Cuando Alejandro Magno condujo sus victoriosos ejércitos griegos desde Macedonia hasta la ribera del Ganges no sólo estaba dando lugar al imperio más grande del mundo sino que, a la vez, estaba dando muerte a la gloriosa Grecia Clásica.
Hasta Alejandro Magno el horizonte ético de los ciudadanos griegos era su polis, sus deberes se entendían para con ella y respecto de ella, razón por la cual se llamaban a sí mismos «ciudadanos».
El imperio de Alejandro trastocó las tradicionales coordenadas vitales de la Grecia Clásica y todos sus fundamentos éticos de forma que, los otrora ciudadanos en su polis, pasaron a ser súbditos en un imperio. Un imperio en el que, además, convivían razas diversas; un imperio que se extendía por tierras tan dispares de Grecia como Egipto, Mesopotamia o Judea; un imperio, en fin, en el que ya no tenían cabida exacta todas las viejas convicciones de la Grecia clásica. Es el período al que los historiadores designan con la palabra «helenismo», un período que se extiende desde la muerte de Alejandro (323 AEC) hasta la caída de Egipto en manos romanas y la subida al poder de Augusto como emperador (27 AEC), tres siglos que cambiaron la historia del mundo.

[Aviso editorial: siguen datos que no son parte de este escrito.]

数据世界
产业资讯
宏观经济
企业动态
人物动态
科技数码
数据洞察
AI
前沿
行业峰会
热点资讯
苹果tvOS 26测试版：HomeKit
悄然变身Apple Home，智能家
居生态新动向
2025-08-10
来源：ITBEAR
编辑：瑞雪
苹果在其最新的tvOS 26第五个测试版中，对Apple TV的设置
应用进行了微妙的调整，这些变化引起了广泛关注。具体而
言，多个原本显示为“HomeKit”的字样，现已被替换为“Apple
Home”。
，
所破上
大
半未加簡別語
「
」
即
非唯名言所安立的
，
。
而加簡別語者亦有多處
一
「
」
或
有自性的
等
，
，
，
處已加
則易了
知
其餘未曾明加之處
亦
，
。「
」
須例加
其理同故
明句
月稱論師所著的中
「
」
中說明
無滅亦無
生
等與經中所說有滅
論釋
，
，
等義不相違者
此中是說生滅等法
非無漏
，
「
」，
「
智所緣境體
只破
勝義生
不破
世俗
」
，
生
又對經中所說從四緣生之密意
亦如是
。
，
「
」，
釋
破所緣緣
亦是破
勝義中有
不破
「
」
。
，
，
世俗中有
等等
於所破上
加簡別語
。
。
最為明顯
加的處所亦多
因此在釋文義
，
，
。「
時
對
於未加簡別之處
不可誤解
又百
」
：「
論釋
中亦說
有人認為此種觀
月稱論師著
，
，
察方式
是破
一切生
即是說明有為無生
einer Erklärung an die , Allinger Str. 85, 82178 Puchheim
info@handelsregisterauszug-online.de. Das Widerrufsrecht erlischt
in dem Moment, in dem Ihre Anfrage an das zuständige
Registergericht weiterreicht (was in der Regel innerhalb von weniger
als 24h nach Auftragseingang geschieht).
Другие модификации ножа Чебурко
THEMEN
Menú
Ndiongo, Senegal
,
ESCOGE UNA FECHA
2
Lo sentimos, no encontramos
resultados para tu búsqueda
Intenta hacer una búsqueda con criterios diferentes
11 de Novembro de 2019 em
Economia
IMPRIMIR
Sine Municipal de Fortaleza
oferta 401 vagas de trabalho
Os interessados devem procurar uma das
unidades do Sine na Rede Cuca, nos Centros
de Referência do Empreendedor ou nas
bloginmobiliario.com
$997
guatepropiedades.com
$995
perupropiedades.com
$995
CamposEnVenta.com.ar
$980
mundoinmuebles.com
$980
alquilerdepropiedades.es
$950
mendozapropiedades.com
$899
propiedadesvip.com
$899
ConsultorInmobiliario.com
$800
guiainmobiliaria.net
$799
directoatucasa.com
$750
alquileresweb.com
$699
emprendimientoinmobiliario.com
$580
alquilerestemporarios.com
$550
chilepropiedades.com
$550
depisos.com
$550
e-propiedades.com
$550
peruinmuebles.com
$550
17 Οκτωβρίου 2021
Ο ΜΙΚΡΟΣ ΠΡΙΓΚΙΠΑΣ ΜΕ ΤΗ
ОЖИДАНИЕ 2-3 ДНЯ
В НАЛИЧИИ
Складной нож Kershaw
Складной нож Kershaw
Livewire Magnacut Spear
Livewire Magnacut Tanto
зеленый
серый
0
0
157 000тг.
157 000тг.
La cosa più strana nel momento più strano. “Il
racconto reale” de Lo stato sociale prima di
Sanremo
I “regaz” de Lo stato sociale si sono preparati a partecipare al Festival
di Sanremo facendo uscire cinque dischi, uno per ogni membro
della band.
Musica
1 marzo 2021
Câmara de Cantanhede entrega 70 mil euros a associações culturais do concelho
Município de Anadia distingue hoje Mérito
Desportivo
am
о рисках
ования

No es precisa demasiada imaginación para encontrar paralelismos entre la perplejidad de aquellos ciudadanos griegos —cuyos ejes de coordenadas se ampliaron desde la reducida geografía de sus polis— y la perplejidad de los ciudadanos de los siglos XX y XXI que han visto como sus estrechas coordenadas mentales vinculadas al estado-nación han quedado obsoletas frente a la dimensión mundial de nuestro presente.
Hoy las organizaciones nacionales han quedado desfasadas para resolver los problemas de dimensión mundial a que se enfrenta la humanidad. Los estados-nación se muestran torpes para resolver los problemas climáticos y ecológicos; los estados nación con sus pseudo-religiosas iconografías de patrias y banderas parecen más aptos para declarar guerras que para construir la paz; los estados nación, en suma, antes parecen dispuestos a hacer desaparecer la humanidad en medio de un holocausto mundial que a desaparecer ellos para que la humanidad pueda seguir adelante.
Los viejos habitantes de las polis, ante la pérdida del marco de referencia de sus ciudades estado desarrollaron nuevas corrientes filosóficas para enfrentar la nueva realidad. Frente a ese mundo hostil apareció un epicureísmo que buscaba la felicidad retrayéndose al ámbito reducido del hogar y a la ascética búsqueda de los placeres naturales y necesarios; junto a él el estoicismo nos enseñó a conllevar los males y a ajustar nuestra vida s las razones seminales del cosmos; el escepticismo comenzó a cuestionar las «fake news» de la época mientras el cinismo sometía a sistemática demolición las huecas convenciones sociales del momento. El pensamiento de Platón fue revisado por el neoplatonismo del cual bebió una nueva religión —el cristianismo— que fue también tomando prestados elementos de otras como el estoicismo.
¿Y ahora? ¿Qué recursos ideológico-filosóficos estamos movilizando para adaptarnos a la nueva realidad?
Los nacionalismos parecen seguir tan vigentes como siempre —a pesar de que sus principios están más cerca de las viejas religiones que del mundo actual—, los conflictos religiosos también y la vitalidad del estado-nación parece estar garantizada. Mientras, las organizaciones internacionales se muestran torpes para enfrentar la crisis climática, los conflictos interestados y el gobierno de una sociedad interconectada no sólo virtualmente sino también material y culturalmente.
Me planteo a qué nuevo estoicismo, epicureismo, escepticismo y cinismo habremos de recurrir para salir de esta discordante situación donde los problemas de todos son enfrentados por pequeñas unidades movidas por intereses particulares.
O quizá resulte que nuestra tecnología ha avanzado ya a una velocidad tal que nuestras sociedades no pueden adaptarse a ella en un plazo razonable y seguiremos resolviendo con conceptos del siglo I EC problemas del siglo XXI.
Yo, que usted, trataría de pensar algo.